START Exercise text
I've been playing around with Apple's aurioTouch demo which is sample code for their Audio Unit tutorial. This application allows simultaneous input/output from the mic. to speaker. It also renders a stereograph of the inputted sound from the mic.
At a really high-level of this low-level process, the sample code defines an AudioComponent (in this case RemoteIO which allows for simultaneous input/output) and there is a render callback for this Audio Unit. In the callback they do some audio filtering (a DC Rejection Filter) and visualization of the stereograph based on the AudioBuffer sound data from the mic.
My ultimate goal is to create my own custom sound distortion Audio Unit based on the input from the mic. I think the proper way to do this based on the Audio Unit tutorial is to make a second Audio Unit and connect them with an Audio Processing Graph. However, I've read that iOS doesn't allow you to register your own custom Audio Units. My questions are:
- Can I do direct manipulation on the AudioBufferList that I have access to in the render callback from the remoteIO Audio Unit (since they already seem to be doing this and applying an audio filter on it) and create my own custom sound distortion there?
- I've tried assigning the AudioBufferList data to a constant (a value I've seen it hold from a sample run and logging of the AudioBufferList), but it appears to do nothing.
END Exercise text
Work order 1:
Please retype the passage of the aurioTouch post that begins at the words "- I've tried" and stops after "to do nothing.".
Work order 2:
According to the aurioTouch post, what kind of audio filter does the sample code apply in the render callback?
Work order 3:
Condense the paragraph of the aurioTouch post that opens with "At a really high-level of this low-level process" into a short bulleted list that keeps its main facts.
START Data section
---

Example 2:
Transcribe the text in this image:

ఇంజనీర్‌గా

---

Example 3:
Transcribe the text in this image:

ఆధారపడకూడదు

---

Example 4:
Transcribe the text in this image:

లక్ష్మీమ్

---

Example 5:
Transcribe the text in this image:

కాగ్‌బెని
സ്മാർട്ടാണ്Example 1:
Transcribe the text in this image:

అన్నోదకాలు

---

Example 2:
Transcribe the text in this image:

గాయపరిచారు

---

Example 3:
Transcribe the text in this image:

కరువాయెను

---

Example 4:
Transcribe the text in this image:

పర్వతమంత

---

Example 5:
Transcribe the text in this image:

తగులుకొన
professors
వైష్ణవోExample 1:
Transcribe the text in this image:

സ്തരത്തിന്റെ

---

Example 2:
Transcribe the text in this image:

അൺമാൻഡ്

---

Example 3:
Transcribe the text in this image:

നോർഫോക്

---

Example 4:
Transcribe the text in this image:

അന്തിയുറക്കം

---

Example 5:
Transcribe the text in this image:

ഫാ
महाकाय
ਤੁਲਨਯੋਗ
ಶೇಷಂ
END Data section
Answer space 1:
- I've tried assigning the AudioBufferList data to a constant (a value I've seen it hold from a sample run and logging of the AudioBufferList), but it appears to do nothing.

Answer space 2:
A DC Rejection Filter.

Answer space 3:
- The sample code defines an AudioComponent, here RemoteIO, which allows simultaneous input/output.
- This Audio Unit has a render callback.
- The callback applies a DC Rejection Filter to the audio.
- The callback also draws the stereograph from the AudioBuffer sound data from the mic.